__REQUIRED ACTIONS__.
[a] From the USENET text, copy the passage starting at "On USENET, some" and ending at "merit much later.".
[b] According to the USENET text, how many of AOL's subscribers used the Usenet service, as reported in the AP wire story?

__STUDY TEXT__.
========================

AOL has announced that it's going to drop Usenet.  The AP wire
story on the subject claimed that fewer than 1000 of its 23 million
subscribers even used the service.

I will write in the future something more detailed on this history
of USENET -- I wrote a piece for Tim O'Reilly's site a couple of years
ago at: http://www.oreillynet.com/pub/a/network/2001/12/21/usenet.html

USENET's successes and failures teach a number of very interesting
lessons on technology.   USENET has seen a staggering failure of
innovation -- in spite of all the other internet innovations around it,
it still is technologically and structurally almost identical to how it
looked 20 years ago, with just a few relatively minor tweaks since then.

Yet remarkably, it also does some of its core tasks better than any
of its web competitors.  There is still no web message board I find
easier to use than a USENET newsgroup, or better able to handle large
volumes of traffic.  And the pre-feeding of articles, created in
a world of intermittent connections doesn't match today's always on
thinking but results in the lightning response time you get from local
data for which their is no substitute.

USENET teaches a lesson about a tragedy of the technical commons.
USENET became ubiquitous because nobody owned it, but that also killed
its innovation potential.   Adding a certain classes of new features to
USENET is extremely difficult.  You must get new client software out
to readers, sometimes new software out to all the sites feeding the
material.   And people may object to the feature even if they will
not be using it or reading the messages containing it.

Compare that to the web, where nobody owns the web but each web site
has an owner.  That owner is free to do what they want, and readers
can choose to go there or not as they please, at no cost to anybody
else.  The owner is somewhat constrained by what the browser can do
but is always free to write plug-ins, java, javascript flash or whole
new applications started from the web in order to innovate.  They don't
need buy in from anybody.

On USENET, some classes of innovations need buy in from _everybody_.
As such, they simply don't happen.  You will never get that.

To get around this question, I created my own hierarchy within the
USENET technical structure which was privately owned.  As such, when
I wanted to innovate, I was able to, though I remained constrained by
what software readers had, just as web sites are constrained by browsers.

This is not to put any discredit on Tom or Steve or any of the folks who
first built USENET.  It was brand new and world-changing.  And it is
a testament to it that USENET's "failure" is really a lack of growth
more than a shrikage -- the original design still has merit much later.

This is also important because, from the early 80s onward, USENET was
the center of community for the internet.  It was the "town square" the
place where people met and interacted.   It took over that role from
the arpanet mailing lists, which of course you (Dave) played a large
part in.   Today it holds that role in just a few niches, while blogs,
web boards and traditional media take over most of the others.  The
internet is too large to have a town square any more.

========================

__SOURCE DATA__.
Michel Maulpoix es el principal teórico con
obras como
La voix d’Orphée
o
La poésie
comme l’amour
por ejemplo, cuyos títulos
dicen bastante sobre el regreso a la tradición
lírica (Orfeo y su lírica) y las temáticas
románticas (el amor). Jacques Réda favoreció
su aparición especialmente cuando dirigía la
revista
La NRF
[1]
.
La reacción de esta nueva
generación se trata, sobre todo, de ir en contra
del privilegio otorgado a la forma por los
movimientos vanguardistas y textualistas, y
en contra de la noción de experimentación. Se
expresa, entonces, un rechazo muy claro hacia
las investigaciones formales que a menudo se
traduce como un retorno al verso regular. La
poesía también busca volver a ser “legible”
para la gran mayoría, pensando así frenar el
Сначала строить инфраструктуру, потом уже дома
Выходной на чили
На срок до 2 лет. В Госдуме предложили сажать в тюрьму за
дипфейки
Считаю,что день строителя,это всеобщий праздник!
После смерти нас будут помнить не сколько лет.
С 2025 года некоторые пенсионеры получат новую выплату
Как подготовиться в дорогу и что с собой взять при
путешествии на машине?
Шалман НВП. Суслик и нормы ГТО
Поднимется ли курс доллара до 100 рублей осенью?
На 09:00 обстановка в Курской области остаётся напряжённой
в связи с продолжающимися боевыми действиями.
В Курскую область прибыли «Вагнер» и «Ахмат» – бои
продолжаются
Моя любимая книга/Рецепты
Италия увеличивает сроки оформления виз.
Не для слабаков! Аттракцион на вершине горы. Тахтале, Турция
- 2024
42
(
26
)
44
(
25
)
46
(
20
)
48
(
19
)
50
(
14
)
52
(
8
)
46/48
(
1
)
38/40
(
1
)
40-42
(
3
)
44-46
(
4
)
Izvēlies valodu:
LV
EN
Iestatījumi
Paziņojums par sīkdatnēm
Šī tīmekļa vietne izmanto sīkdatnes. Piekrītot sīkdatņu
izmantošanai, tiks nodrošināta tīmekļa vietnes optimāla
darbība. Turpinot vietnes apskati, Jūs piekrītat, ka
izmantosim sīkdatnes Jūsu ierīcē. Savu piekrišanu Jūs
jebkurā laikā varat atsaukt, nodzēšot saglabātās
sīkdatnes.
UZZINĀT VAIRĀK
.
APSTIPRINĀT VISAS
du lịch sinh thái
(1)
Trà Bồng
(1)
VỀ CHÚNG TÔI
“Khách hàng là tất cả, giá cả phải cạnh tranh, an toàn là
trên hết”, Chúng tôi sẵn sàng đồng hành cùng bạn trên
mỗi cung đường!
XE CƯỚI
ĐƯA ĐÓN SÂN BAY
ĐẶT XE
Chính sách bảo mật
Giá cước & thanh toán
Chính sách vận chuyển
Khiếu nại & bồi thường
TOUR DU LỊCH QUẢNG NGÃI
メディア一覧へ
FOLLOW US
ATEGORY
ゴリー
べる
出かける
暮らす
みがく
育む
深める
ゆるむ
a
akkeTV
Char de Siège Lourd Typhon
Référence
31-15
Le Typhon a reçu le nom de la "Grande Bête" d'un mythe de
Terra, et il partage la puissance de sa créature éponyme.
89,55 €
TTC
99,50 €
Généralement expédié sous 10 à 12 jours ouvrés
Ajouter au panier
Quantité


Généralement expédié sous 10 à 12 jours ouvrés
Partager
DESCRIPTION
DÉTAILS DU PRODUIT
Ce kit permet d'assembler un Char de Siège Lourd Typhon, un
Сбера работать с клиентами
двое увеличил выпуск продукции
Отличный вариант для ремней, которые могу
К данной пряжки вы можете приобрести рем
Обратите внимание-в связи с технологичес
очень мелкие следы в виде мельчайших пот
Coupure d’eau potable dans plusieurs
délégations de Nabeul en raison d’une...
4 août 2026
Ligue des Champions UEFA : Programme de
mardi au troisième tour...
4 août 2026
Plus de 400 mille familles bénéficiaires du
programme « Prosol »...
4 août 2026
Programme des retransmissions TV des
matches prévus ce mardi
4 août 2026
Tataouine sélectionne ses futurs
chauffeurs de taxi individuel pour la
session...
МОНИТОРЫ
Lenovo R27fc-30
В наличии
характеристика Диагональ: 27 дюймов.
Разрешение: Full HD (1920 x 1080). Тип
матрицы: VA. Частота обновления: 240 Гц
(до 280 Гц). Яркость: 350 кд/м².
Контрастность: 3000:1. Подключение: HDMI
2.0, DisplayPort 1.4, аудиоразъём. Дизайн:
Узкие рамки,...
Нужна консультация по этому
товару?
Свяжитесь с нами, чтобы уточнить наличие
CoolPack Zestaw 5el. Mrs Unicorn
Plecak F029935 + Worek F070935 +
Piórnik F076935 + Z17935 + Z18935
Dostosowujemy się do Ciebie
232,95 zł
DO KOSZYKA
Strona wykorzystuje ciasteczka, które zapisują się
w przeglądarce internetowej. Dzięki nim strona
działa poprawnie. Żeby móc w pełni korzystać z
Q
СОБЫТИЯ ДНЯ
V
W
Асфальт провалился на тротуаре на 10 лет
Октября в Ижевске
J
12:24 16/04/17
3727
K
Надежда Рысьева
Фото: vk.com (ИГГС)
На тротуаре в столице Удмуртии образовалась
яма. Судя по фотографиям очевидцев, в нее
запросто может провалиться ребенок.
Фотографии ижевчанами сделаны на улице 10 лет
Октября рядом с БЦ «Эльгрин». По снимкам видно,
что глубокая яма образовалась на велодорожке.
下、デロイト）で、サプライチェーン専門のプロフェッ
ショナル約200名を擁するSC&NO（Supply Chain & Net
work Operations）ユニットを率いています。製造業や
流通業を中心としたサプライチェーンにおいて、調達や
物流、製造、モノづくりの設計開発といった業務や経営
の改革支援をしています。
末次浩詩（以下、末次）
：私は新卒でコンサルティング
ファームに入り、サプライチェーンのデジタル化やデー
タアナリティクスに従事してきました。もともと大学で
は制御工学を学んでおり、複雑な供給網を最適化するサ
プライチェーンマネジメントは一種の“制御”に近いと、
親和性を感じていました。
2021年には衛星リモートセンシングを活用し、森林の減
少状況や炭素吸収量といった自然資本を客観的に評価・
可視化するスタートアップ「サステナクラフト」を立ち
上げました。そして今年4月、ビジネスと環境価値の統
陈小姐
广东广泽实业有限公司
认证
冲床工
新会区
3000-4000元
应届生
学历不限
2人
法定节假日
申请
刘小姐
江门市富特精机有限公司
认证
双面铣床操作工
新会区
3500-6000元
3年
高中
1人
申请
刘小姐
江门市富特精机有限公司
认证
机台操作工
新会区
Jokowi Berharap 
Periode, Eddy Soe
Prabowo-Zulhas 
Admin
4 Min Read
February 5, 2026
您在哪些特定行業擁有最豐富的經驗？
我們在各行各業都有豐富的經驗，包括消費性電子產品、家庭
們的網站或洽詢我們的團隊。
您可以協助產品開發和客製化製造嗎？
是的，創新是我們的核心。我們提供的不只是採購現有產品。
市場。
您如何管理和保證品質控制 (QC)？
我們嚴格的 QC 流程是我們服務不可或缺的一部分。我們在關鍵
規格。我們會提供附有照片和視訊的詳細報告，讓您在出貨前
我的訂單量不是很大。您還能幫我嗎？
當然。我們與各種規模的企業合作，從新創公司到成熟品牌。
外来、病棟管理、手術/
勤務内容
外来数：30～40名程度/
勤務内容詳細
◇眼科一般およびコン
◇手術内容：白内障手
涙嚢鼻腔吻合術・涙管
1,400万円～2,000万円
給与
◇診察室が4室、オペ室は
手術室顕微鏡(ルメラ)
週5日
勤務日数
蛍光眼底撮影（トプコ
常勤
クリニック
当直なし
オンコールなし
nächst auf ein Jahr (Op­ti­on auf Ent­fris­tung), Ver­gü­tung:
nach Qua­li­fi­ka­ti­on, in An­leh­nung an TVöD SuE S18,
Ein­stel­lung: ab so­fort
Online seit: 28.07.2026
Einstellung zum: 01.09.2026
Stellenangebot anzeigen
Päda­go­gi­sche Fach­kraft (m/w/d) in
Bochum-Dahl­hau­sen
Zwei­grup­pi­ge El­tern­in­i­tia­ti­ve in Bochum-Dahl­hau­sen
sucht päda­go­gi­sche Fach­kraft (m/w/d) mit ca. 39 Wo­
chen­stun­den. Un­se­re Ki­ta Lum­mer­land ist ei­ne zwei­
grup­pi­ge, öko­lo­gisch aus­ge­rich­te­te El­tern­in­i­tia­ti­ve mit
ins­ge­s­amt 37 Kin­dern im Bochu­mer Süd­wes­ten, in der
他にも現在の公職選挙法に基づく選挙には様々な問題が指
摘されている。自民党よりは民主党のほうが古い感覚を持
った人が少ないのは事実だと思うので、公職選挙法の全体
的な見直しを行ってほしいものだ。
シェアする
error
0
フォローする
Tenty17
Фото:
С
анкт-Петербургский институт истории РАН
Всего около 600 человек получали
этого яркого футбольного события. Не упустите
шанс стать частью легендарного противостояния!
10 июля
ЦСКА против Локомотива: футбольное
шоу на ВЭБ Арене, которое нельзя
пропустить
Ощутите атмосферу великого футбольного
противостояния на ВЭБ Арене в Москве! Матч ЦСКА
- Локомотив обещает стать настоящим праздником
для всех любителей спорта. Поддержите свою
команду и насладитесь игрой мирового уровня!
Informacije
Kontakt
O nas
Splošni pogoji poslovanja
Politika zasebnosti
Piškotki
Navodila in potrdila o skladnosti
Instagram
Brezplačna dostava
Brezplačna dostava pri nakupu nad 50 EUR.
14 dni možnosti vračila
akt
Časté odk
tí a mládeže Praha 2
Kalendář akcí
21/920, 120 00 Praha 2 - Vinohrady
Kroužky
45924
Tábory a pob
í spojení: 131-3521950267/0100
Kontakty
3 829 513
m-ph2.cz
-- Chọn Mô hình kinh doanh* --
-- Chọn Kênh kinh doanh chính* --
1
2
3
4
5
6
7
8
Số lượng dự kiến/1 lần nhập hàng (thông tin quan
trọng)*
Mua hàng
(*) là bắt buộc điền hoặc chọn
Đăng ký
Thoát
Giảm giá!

========================

__RESPONSES IN ORDER__.
[a]
On USENET, some classes of innovations need buy in from _everybody_.
As such, they simply don't happen.  You will never get that.

To get around this question, I created my own hierarchy within the
USENET technical structure which was privately owned.  As such, when
I wanted to innovate, I was able to, though I remained constrained by
what software readers had, just as web sites are constrained by browsers.

This is not to put any discredit on Tom or Steve or any of the folks who
first built USENET.  It was brand new and world-changing.  And it is
a testament to it that USENET's "failure" is really a lack of growth
more than a shrikage -- the original design still has merit much later.

[b] Fewer than 1000 of its 23 million subscribers.